Talent is overrated.
If you haven’t heard, the biggest controversy in golf right now involves Tiger Woods (surprise, surprise). Even in the middle of the off season after the worst season of his career, Woods makes the headlines. In this case, the headlines are about him, not from him. And no they don’t come from Steve Williams (thank God).
The controversial quotes about Woods come from an unlikely source this time around, world no. 1, Luke Donald. According to USA Today, at the Dubai World Championship, Donald was asked who the best player he ever played with was. His response? “In terms of talent I think Rory (McIlroy) has more talent (than Woods).”
Since this response, which garnered a wealth of attention, Donald clarified what he meant by the comments stating on Twitter that, “A few people aren’t understanding what I meant. The word ‘talent’ and Rory to me means a free-flowing swing who makes everything look so easy. TW (Tiger) has always been the best at getting the ball in the hole when it mattered the most. That’s not just talent, that(‘s) something else too.” He continued, “Talent can only take you so far; you need the right attitude (mindset) and application to perform at the highest level … never try to disrespect Tiger in any way. He is still the greatest player I have played with.”
Some have found his backtracking to be insincere and too little too late, but in my opinion, Donald is spot on with his comments. Especially when he says “That’s not just talent, that’s something else too.” That something else is practice, and a dose of course management and mental toughness.
What the average golf fan doesn’t understand about the game of golf is how much practice it actually takes to be good at the darn game. Professional golfers don’t spend all their time hanging out in bars, inviting rookies to the ninth green at nine and slacking off. They practice. All. The. time.
In 2000-01, Woods didn’t just wake up one day and start hitting every fairway and green while holing all the putts. That year was the result of two years of hard work on his swing and game with Butch Harmon. Often Woods talks about practice reps, stating that he needs a ton of them to feel ready. When Woods switched to Haney, there was another drought where he was learning a new system and getting in his reps. We are seeing another transition period right now with the switch to Sean Foley.
But one thing remains constant, when Woods is winning, it is because Woods is practicing. Limited by his nagging knee injury, Woods was on a strict ball count in practice sessions during his comeback, but in recent months he has been free to practice at will, and the results are showing. According to Woods, he hits 500-1000 golf balls a day and plays anywhere from 18-54 holes. If you are wondering why his short game, which looked flat out bad at Atlanta Athletic Club now seems to be coming around, look no further than those practice reps. Woods may be the best practicer the game has ever seen.

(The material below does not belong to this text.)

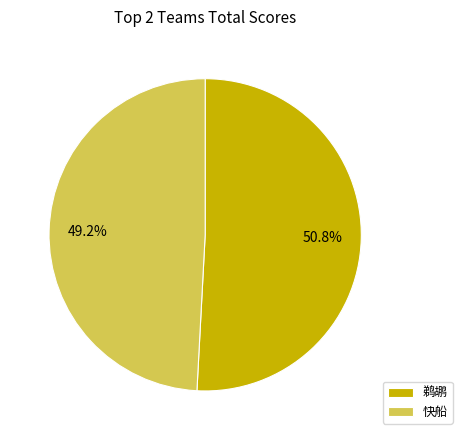

To the nearest percent, what is the difference between the largest and smallest slice percentages?

2%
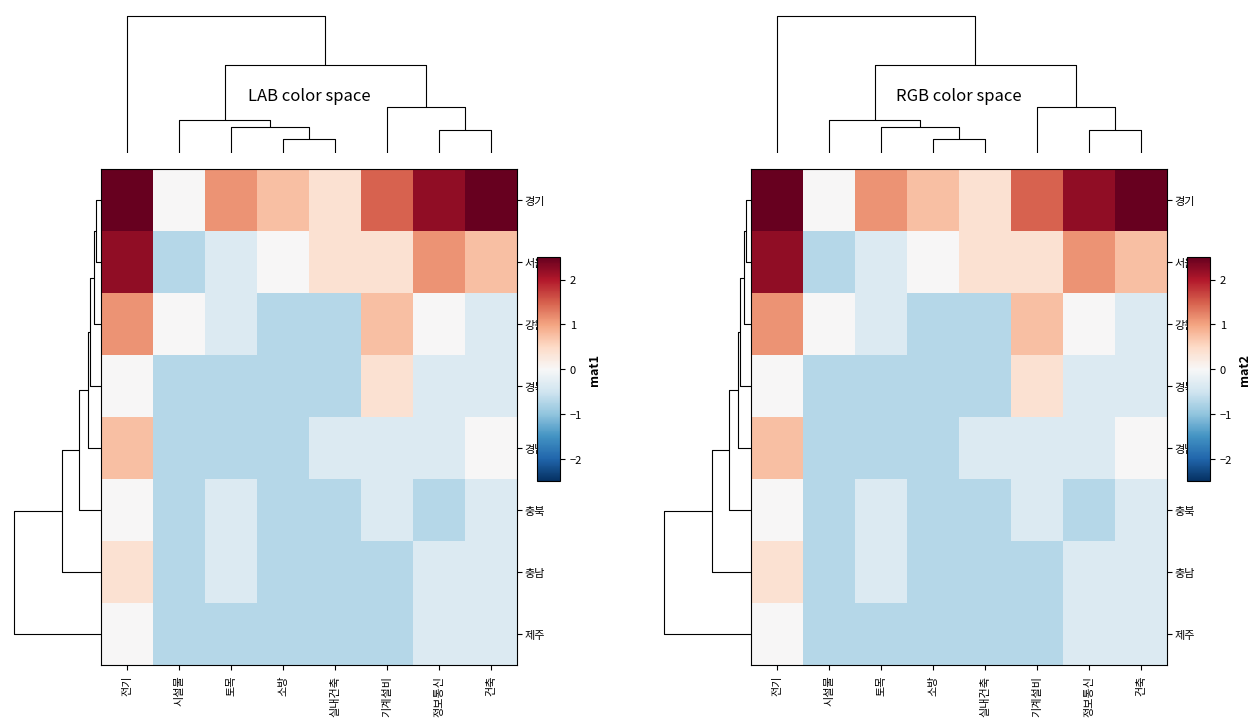

What is the highest value of the 경남 series?

0.7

Woods isn’t the only practice-hungry player on tour. During his stretch of major wins in his 40s, Vijay Singh was known for his iron man range sessions. Now that he has aged a bit and can’t spend 8-10 hours on the range a day, his game has fallen off. Coincidence? Absolutely not. Practice, quite literally, makes perfect.
What Donald is saying with his comments is that he believes that Woods is better at practicing and honing his golf game than anyone on earth. It may be true that McIlroy has more talent; Donald is a credible source when it comes to judging golf talent. But I believe him when he says he wasn’t trying to put Woods down (that is just never a good strategy anyway…just ask Stephen Ames and Rory Sabbatini). I believe Woods would take Donald’s comments as a compliment; he takes pride in his work ethic.
Donald’s comments can also help teach us non professional golfers about what it takes to have a good golf game. The bottom line is, practice, practice, practice. There is no swing thought that will magically make you consistently hit the fairway, no golf club that will make you hit it longer and straighter and no secret to shooting a career low score. Practice time equals improvement, it is as simple as that. As a player that doesn’t like to practice myself, it is hard to jump on board, but the results of practice are impossible to deny.
So take Donald’s comments to heart and hit the range. More importantly, hit the practice green.